**DATA RECORDS**

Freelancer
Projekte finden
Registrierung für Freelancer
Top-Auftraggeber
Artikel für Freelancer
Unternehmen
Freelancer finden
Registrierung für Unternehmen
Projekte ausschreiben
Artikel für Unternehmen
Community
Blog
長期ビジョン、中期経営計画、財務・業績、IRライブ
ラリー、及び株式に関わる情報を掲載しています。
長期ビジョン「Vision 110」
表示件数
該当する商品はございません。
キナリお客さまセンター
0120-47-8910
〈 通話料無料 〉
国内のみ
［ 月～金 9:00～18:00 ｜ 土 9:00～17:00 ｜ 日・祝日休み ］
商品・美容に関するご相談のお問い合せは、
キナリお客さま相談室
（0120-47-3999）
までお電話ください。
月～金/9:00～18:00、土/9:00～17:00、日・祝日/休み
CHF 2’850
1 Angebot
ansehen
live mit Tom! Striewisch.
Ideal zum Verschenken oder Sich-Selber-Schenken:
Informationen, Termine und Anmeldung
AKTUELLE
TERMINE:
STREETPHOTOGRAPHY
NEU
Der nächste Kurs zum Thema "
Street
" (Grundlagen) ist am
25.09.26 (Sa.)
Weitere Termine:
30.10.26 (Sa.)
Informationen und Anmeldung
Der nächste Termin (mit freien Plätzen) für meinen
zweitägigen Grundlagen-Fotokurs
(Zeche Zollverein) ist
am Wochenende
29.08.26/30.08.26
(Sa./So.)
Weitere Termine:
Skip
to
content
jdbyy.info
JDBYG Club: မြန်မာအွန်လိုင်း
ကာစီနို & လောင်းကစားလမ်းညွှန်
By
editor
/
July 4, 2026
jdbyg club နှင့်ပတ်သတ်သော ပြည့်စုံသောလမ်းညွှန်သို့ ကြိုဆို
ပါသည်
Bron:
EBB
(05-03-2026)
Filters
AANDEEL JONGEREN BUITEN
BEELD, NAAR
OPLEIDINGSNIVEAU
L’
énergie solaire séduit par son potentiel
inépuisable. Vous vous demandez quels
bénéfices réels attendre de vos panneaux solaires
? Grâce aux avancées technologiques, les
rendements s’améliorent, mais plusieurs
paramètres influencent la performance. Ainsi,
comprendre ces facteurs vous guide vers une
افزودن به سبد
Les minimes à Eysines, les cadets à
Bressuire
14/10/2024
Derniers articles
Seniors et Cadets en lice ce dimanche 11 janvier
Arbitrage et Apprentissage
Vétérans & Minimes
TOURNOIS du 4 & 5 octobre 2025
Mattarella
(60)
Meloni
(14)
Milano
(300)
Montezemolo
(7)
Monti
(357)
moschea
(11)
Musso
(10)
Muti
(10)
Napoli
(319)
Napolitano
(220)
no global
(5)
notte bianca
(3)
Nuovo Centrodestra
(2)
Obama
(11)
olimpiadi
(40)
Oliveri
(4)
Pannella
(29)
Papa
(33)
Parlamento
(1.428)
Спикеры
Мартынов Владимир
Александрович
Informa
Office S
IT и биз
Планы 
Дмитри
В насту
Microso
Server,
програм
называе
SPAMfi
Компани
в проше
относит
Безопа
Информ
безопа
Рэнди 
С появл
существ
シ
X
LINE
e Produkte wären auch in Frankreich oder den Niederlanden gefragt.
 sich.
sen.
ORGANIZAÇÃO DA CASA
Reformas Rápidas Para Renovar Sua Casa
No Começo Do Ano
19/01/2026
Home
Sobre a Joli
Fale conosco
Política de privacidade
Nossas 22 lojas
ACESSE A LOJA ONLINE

==

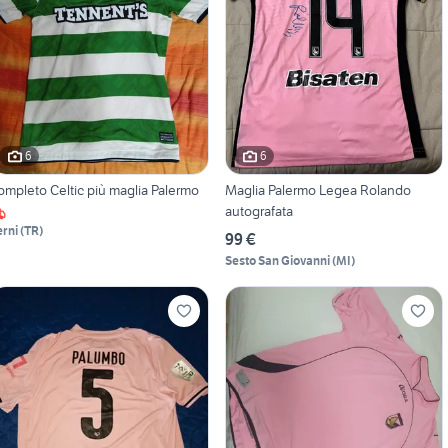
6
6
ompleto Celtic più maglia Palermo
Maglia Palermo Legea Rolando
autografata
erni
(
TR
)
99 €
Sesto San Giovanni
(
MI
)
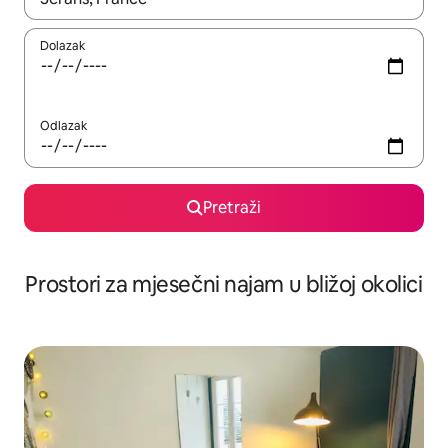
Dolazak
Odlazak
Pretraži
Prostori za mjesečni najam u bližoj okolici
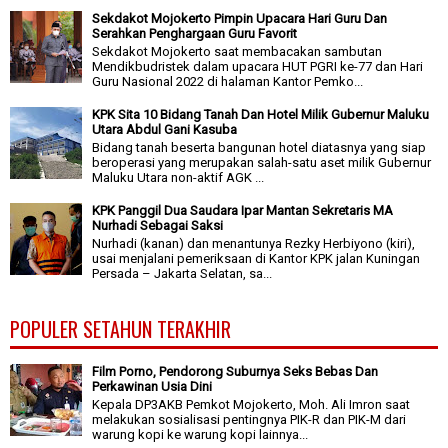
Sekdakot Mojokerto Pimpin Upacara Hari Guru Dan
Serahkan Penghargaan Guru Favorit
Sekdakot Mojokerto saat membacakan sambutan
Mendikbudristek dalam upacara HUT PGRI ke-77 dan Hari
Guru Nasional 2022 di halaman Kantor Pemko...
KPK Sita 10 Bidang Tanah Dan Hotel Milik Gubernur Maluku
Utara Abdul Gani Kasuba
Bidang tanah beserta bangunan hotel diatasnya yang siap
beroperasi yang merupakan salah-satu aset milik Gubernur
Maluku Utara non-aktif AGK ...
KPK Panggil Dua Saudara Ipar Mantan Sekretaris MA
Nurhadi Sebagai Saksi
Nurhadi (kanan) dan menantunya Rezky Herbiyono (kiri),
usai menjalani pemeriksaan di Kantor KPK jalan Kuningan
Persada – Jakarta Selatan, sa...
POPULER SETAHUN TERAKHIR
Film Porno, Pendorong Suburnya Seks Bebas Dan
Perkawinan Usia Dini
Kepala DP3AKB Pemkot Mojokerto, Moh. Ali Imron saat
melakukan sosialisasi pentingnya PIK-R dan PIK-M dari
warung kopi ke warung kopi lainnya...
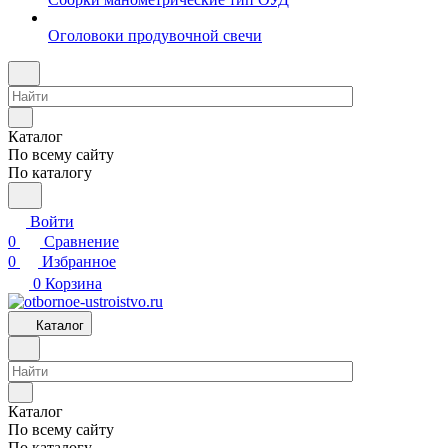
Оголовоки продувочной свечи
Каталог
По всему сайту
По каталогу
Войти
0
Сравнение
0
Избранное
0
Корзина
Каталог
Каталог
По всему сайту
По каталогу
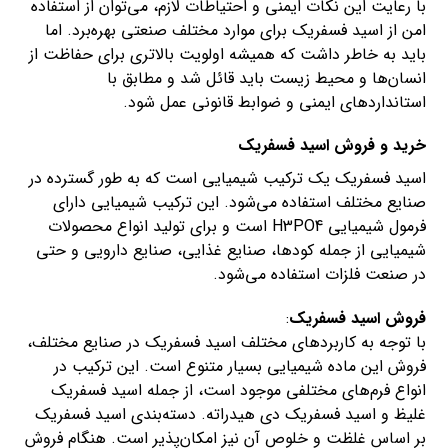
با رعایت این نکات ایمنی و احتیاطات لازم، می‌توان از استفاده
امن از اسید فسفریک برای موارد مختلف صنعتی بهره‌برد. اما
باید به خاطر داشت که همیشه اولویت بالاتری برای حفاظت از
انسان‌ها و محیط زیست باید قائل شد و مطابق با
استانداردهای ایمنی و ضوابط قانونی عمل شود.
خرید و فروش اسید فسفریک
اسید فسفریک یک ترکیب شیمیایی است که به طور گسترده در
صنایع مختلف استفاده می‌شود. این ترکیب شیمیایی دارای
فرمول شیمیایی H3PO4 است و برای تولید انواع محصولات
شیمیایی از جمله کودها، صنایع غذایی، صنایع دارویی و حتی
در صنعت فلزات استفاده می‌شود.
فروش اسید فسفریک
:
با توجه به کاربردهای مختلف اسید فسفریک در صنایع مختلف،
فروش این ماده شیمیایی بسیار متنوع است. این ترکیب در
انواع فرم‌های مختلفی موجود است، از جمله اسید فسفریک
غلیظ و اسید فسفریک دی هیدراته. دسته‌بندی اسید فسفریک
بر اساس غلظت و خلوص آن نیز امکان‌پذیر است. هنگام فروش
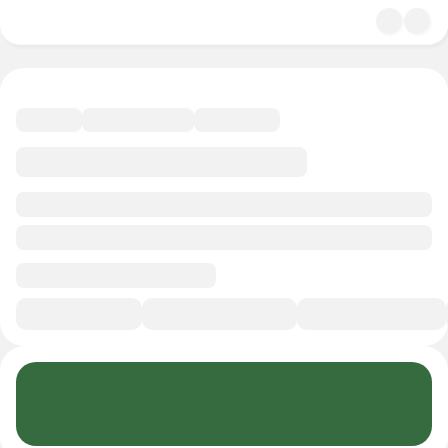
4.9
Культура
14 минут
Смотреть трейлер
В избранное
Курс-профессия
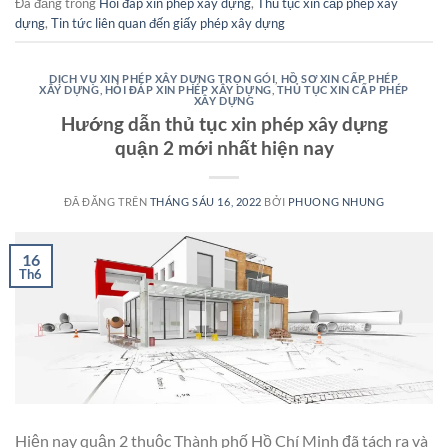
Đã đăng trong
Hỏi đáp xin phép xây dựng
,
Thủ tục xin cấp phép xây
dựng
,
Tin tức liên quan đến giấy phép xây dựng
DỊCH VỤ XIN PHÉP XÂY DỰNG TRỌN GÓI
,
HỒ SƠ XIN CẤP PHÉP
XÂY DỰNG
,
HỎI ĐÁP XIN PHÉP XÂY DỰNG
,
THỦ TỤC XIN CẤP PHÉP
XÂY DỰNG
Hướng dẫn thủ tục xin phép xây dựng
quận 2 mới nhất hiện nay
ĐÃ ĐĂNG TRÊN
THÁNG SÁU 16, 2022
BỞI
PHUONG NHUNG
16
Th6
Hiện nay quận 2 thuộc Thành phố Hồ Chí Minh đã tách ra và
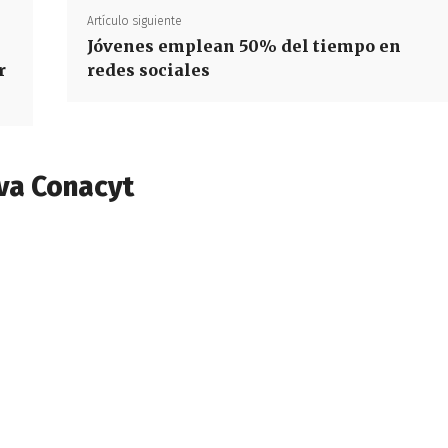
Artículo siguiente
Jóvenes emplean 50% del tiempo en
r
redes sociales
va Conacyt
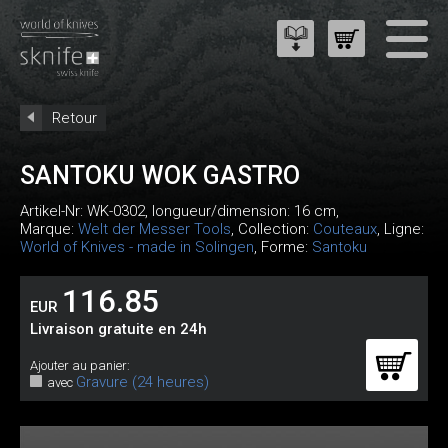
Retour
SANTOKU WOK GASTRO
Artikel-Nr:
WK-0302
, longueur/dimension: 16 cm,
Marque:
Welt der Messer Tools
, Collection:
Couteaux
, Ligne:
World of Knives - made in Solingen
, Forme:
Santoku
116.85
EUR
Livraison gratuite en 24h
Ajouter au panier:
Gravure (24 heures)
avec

--

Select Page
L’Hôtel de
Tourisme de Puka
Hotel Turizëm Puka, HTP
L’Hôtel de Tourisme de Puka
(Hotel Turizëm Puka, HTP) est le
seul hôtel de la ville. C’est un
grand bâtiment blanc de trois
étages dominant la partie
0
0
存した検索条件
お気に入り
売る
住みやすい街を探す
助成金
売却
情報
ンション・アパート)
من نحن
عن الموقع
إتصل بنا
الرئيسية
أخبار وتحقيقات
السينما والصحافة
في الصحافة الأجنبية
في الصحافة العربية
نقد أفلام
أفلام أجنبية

**TASK TO COMPLETE**
Find the lines above with the word "Projekte". Copy them out.

**TASK ANSWER**
Projekte finden
Projekte ausschreiben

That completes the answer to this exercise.